Ongoing Research Projects

Cognitive Aging Study

The hallmark of aging is that as people age, their performance on cognitive tasks declines. The Cognition and Aging Study is an on-going behavioral research program devoted to the study of age-related changes in capacities such as memory, language, problem-solving, and decision-making. The primary focus of this research is to identify how cognitive processing changes as a result of the aging process and how these changes contribute to the cognitive impairments associated with healthy aging and with dementia. Current projects in the lab include research on the effects of aging and dementia on mechanisms of executive control, the frontal lobe hypothesis of cognitive aging, and the benefits of cognitive rehabilitation.   

Episodic Memory

This research investigates the mechanisms underlying the encoding, storage, and retrieval of different types of information in memory. Our research incorporates behavioral, computational, and electrophysiological approaches such as event-related potentials (ERPs) to study memory.
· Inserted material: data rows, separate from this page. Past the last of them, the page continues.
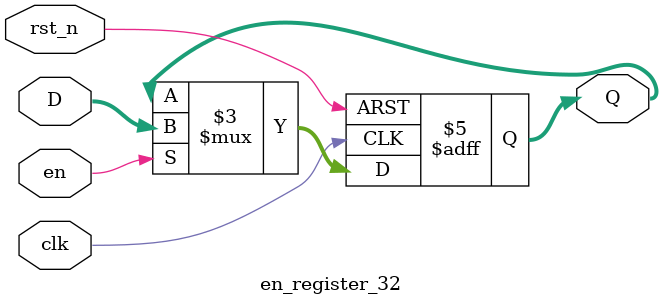
<source format=v>
module en_register_32(input wire [31:0] D, input wire clk, en, rst_n, output reg [31:0] Q);

	always@(posedge clk, negedge rst_n) begin
		if (~rst_n)
			Q <= 0;
		else if (en)
			Q <= D;
	end
	
endmodule

</source>
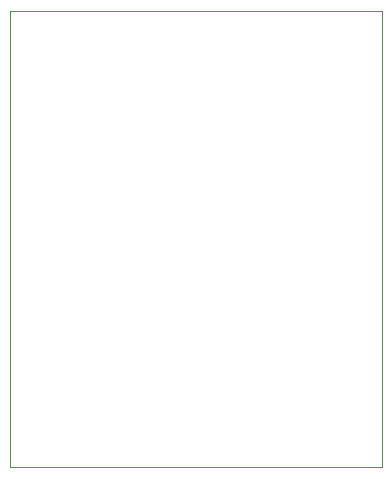
<source format=gbr>
%TF.GenerationSoftware,KiCad,Pcbnew,(7.0.0)*%
%TF.CreationDate,2023-10-26T14:35:27-04:00*%
%TF.ProjectId,RibbonBreakout,52696262-6f6e-4427-9265-616b6f75742e,rev?*%
%TF.SameCoordinates,Original*%
%TF.FileFunction,Profile,NP*%
%FSLAX46Y46*%
G04 Gerber Fmt 4.6, Leading zero omitted, Abs format (unit mm)*
G04 Created by KiCad (PCBNEW (7.0.0)) date 2023-10-26 14:35:27*
%MOMM*%
%LPD*%
G01*
G04 APERTURE LIST*
%TA.AperFunction,Profile*%
%ADD10C,0.050000*%
%TD*%
G04 APERTURE END LIST*
D10*
X134112000Y-76454000D02*
X165608000Y-76454000D01*
X165608000Y-76454000D02*
X165608000Y-115062000D01*
X165608000Y-115062000D02*
X134112000Y-115062000D01*
X134112000Y-115062000D02*
X134112000Y-76454000D01*
M02*

</source>
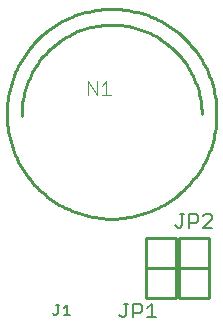
<source format=gto>
G75*
%MOIN*%
%OFA0B0*%
%FSLAX24Y24*%
%IPPOS*%
%LPD*%
%AMOC8*
5,1,8,0,0,1.08239X$1,22.5*
%
%ADD10C,0.0070*%
%ADD11C,0.0100*%
%ADD12C,0.0050*%
%ADD13C,0.0040*%
D10*
X001820Y000896D02*
X001875Y000841D01*
X001930Y000841D01*
X001985Y000896D01*
X001985Y001172D01*
X001930Y001172D02*
X002040Y001172D01*
X002188Y001061D02*
X002298Y001172D01*
X002298Y000841D01*
X002188Y000841D02*
X002408Y000841D01*
D11*
X004919Y001387D02*
X004919Y002387D01*
X005919Y002387D01*
X006017Y002407D02*
X007017Y002407D01*
X007017Y001407D01*
X006017Y001407D01*
X006017Y003407D01*
X007017Y003407D01*
X007017Y002407D01*
X005919Y003387D02*
X005919Y001387D01*
X004919Y001387D01*
X004919Y002387D02*
X004919Y003387D01*
X005919Y003387D01*
X006785Y007533D02*
X006782Y007642D01*
X006775Y007750D01*
X006764Y007857D01*
X006749Y007965D01*
X006730Y008071D01*
X006708Y008177D01*
X006682Y008282D01*
X006652Y008387D01*
X006618Y008489D01*
X006580Y008591D01*
X006539Y008691D01*
X006494Y008790D01*
X006446Y008887D01*
X006394Y008982D01*
X006339Y009075D01*
X006281Y009167D01*
X006219Y009256D01*
X006154Y009342D01*
X006086Y009427D01*
X006015Y009508D01*
X005941Y009588D01*
X005865Y009664D01*
X005785Y009738D01*
X005703Y009809D01*
X005619Y009876D01*
X005532Y009941D01*
X005443Y010002D01*
X005351Y010061D01*
X005258Y010116D01*
X005163Y010167D01*
X005065Y010215D01*
X004967Y010259D01*
X004866Y010300D01*
X004765Y010338D01*
X004662Y010371D01*
X004557Y010401D01*
X004452Y010427D01*
X004346Y010449D01*
X004239Y010467D01*
X004132Y010482D01*
X004024Y010492D01*
X003916Y010499D01*
X003808Y010502D01*
X003700Y010501D01*
X003591Y010496D01*
X003483Y010487D01*
X003376Y010474D01*
X003269Y010457D01*
X003162Y010437D01*
X003057Y010412D01*
X002952Y010384D01*
X002849Y010352D01*
X002747Y010317D01*
X002646Y010277D01*
X002546Y010234D01*
X002448Y010188D01*
X002352Y010138D01*
X002258Y010084D01*
X002166Y010027D01*
X002076Y009967D01*
X001988Y009904D01*
X001902Y009838D01*
X001819Y009768D01*
X001739Y009696D01*
X001661Y009620D01*
X001586Y009542D01*
X001513Y009462D01*
X001444Y009378D01*
X001378Y009293D01*
X001315Y009204D01*
X001255Y009114D01*
X001198Y009022D01*
X001145Y008927D01*
X001096Y008831D01*
X001049Y008733D01*
X001007Y008634D01*
X000968Y008533D01*
X000932Y008430D01*
X000901Y008327D01*
X000873Y008222D01*
X000849Y008116D01*
X000828Y008010D01*
X000812Y007903D01*
X000799Y007795D01*
X000791Y007687D01*
X000786Y007579D01*
X000785Y007471D01*
X000291Y007533D02*
X000293Y007651D01*
X000299Y007769D01*
X000309Y007886D01*
X000323Y008004D01*
X000341Y008120D01*
X000363Y008236D01*
X000388Y008352D01*
X000418Y008466D01*
X000451Y008579D01*
X000488Y008691D01*
X000529Y008802D01*
X000574Y008911D01*
X000623Y009019D01*
X000675Y009124D01*
X000730Y009229D01*
X000789Y009331D01*
X000851Y009431D01*
X000917Y009529D01*
X000986Y009625D01*
X001059Y009718D01*
X001134Y009809D01*
X001212Y009897D01*
X001294Y009983D01*
X001378Y010065D01*
X001465Y010145D01*
X001554Y010222D01*
X001646Y010296D01*
X001741Y010367D01*
X001838Y010434D01*
X001937Y010498D01*
X002038Y010559D01*
X002141Y010616D01*
X002246Y010670D01*
X002353Y010720D01*
X002462Y010767D01*
X002572Y010810D01*
X002683Y010849D01*
X002795Y010884D01*
X002909Y010915D01*
X003024Y010943D01*
X003140Y010967D01*
X003256Y010987D01*
X003373Y011003D01*
X003490Y011015D01*
X003608Y011023D01*
X003726Y011027D01*
X003844Y011027D01*
X003962Y011023D01*
X004080Y011015D01*
X004197Y011003D01*
X004314Y010987D01*
X004430Y010967D01*
X004546Y010943D01*
X004661Y010915D01*
X004775Y010884D01*
X004887Y010849D01*
X004998Y010810D01*
X005108Y010767D01*
X005217Y010720D01*
X005324Y010670D01*
X005429Y010616D01*
X005532Y010559D01*
X005633Y010498D01*
X005732Y010434D01*
X005829Y010367D01*
X005924Y010296D01*
X006016Y010222D01*
X006105Y010145D01*
X006192Y010065D01*
X006276Y009983D01*
X006358Y009897D01*
X006436Y009809D01*
X006511Y009718D01*
X006584Y009625D01*
X006653Y009529D01*
X006719Y009431D01*
X006781Y009331D01*
X006840Y009229D01*
X006895Y009124D01*
X006947Y009019D01*
X006996Y008911D01*
X007041Y008802D01*
X007082Y008691D01*
X007119Y008579D01*
X007152Y008466D01*
X007182Y008352D01*
X007207Y008236D01*
X007229Y008120D01*
X007247Y008004D01*
X007261Y007886D01*
X007271Y007769D01*
X007277Y007651D01*
X007279Y007533D01*
X007277Y007415D01*
X007271Y007297D01*
X007261Y007180D01*
X007247Y007062D01*
X007229Y006946D01*
X007207Y006830D01*
X007182Y006714D01*
X007152Y006600D01*
X007119Y006487D01*
X007082Y006375D01*
X007041Y006264D01*
X006996Y006155D01*
X006947Y006047D01*
X006895Y005942D01*
X006840Y005837D01*
X006781Y005735D01*
X006719Y005635D01*
X006653Y005537D01*
X006584Y005441D01*
X006511Y005348D01*
X006436Y005257D01*
X006358Y005169D01*
X006276Y005083D01*
X006192Y005001D01*
X006105Y004921D01*
X006016Y004844D01*
X005924Y004770D01*
X005829Y004699D01*
X005732Y004632D01*
X005633Y004568D01*
X005532Y004507D01*
X005429Y004450D01*
X005324Y004396D01*
X005217Y004346D01*
X005108Y004299D01*
X004998Y004256D01*
X004887Y004217D01*
X004775Y004182D01*
X004661Y004151D01*
X004546Y004123D01*
X004430Y004099D01*
X004314Y004079D01*
X004197Y004063D01*
X004080Y004051D01*
X003962Y004043D01*
X003844Y004039D01*
X003726Y004039D01*
X003608Y004043D01*
X003490Y004051D01*
X003373Y004063D01*
X003256Y004079D01*
X003140Y004099D01*
X003024Y004123D01*
X002909Y004151D01*
X002795Y004182D01*
X002683Y004217D01*
X002572Y004256D01*
X002462Y004299D01*
X002353Y004346D01*
X002246Y004396D01*
X002141Y004450D01*
X002038Y004507D01*
X001937Y004568D01*
X001838Y004632D01*
X001741Y004699D01*
X001646Y004770D01*
X001554Y004844D01*
X001465Y004921D01*
X001378Y005001D01*
X001294Y005083D01*
X001212Y005169D01*
X001134Y005257D01*
X001059Y005348D01*
X000986Y005441D01*
X000917Y005537D01*
X000851Y005635D01*
X000789Y005735D01*
X000730Y005837D01*
X000675Y005942D01*
X000623Y006047D01*
X000574Y006155D01*
X000529Y006264D01*
X000488Y006375D01*
X000451Y006487D01*
X000418Y006600D01*
X000388Y006714D01*
X000363Y006830D01*
X000341Y006946D01*
X000323Y007062D01*
X000309Y007180D01*
X000299Y007297D01*
X000293Y007415D01*
X000291Y007533D01*
D12*
X004196Y001194D02*
X004346Y001194D01*
X004271Y001194D02*
X004271Y000819D01*
X004196Y000744D01*
X004121Y000744D01*
X004045Y000819D01*
X004506Y000894D02*
X004731Y000894D01*
X004806Y000969D01*
X004806Y001119D01*
X004731Y001194D01*
X004506Y001194D01*
X004506Y000744D01*
X004966Y000744D02*
X005267Y000744D01*
X005116Y000744D02*
X005116Y001194D01*
X004966Y001044D01*
X005981Y003743D02*
X006056Y003743D01*
X006131Y003818D01*
X006131Y004193D01*
X006056Y004193D02*
X006206Y004193D01*
X006366Y004193D02*
X006592Y004193D01*
X006667Y004118D01*
X006667Y003968D01*
X006592Y003893D01*
X006366Y003893D01*
X006366Y003743D02*
X006366Y004193D01*
X005981Y003743D02*
X005906Y003818D01*
X006827Y003743D02*
X007127Y004043D01*
X007127Y004118D01*
X007052Y004193D01*
X006902Y004193D01*
X006827Y004118D01*
X006827Y003743D02*
X007127Y003743D01*
D13*
X003754Y008160D02*
X003447Y008160D01*
X003294Y008160D02*
X003294Y008620D01*
X003447Y008467D02*
X003600Y008620D01*
X003600Y008160D01*
X003294Y008160D02*
X002987Y008620D01*
X002987Y008160D01*
M02*

</source>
ERPs are scalp-recorded electral activity that is associated with the processing of stimuli such as words or images. Current projects in the lab include research on the neural and cognitive processes that contribute to the recollection of accurate memories and false memories (when and why people claim to remember events that did not occur).

Gender Differences in Cognitive Abilities

Sex differences in performance on tests of spatial ability favoring males and in tests of episodic memory ability favoring females have been documented in the psychological literature. In our lab, we are investigating the cognitive processes underlying performance differences in general knowledge, spatial ability and episodic memory ability.

Stereotype Priming

Stereotype priming refers to the effect of social stereotypes on perception and action. Researchers have recently shown that when asked to make a rapid decision about the identity of an object (Is the object a gun or not?), people will mistakenly "see" a gun in the hand of a Black person more often than in the hand of a White person. In our lab, we are exploring whether this stereotype effect is in perception (that is, people really see guns) or in response bias (e.g., they are more likely to say "gun" with ambiguous evidence). We are using similar techniques to explore the same types of questions with semantic priming in which the identification of words are affected by previously presented primes, e.g., "candle" affects the identification of "wax".